> _Work instructions_
After locating the line with "contributions also include", retype it and every later line exactly, stopping at the end of the records.

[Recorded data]
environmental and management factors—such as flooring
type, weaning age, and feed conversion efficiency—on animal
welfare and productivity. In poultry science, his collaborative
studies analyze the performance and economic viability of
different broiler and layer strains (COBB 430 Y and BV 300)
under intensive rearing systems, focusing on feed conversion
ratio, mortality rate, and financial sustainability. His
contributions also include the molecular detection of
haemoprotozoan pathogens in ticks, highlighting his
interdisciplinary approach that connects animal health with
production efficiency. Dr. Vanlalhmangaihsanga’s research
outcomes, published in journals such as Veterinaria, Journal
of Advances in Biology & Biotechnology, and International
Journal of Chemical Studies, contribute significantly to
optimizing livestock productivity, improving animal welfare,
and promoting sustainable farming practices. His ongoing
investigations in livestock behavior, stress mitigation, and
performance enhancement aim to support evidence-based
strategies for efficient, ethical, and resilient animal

> _Response box_
contributions also include the molecular detection of
haemoprotozoan pathogens in ticks, highlighting his
interdisciplinary approach that connects animal health with
production efficiency. Dr. Vanlalhmangaihsanga’s research
outcomes, published in journals such as Veterinaria, Journal
of Advances in Biology & Biotechnology, and International
Journal of Chemical Studies, contribute significantly to
optimizing livestock productivity, improving animal welfare,
and promoting sustainable farming practices. His ongoing
investigations in livestock behavior, stress mitigation, and
performance enhancement aim to support evidence-based
strategies for efficient, ethical, and resilient animal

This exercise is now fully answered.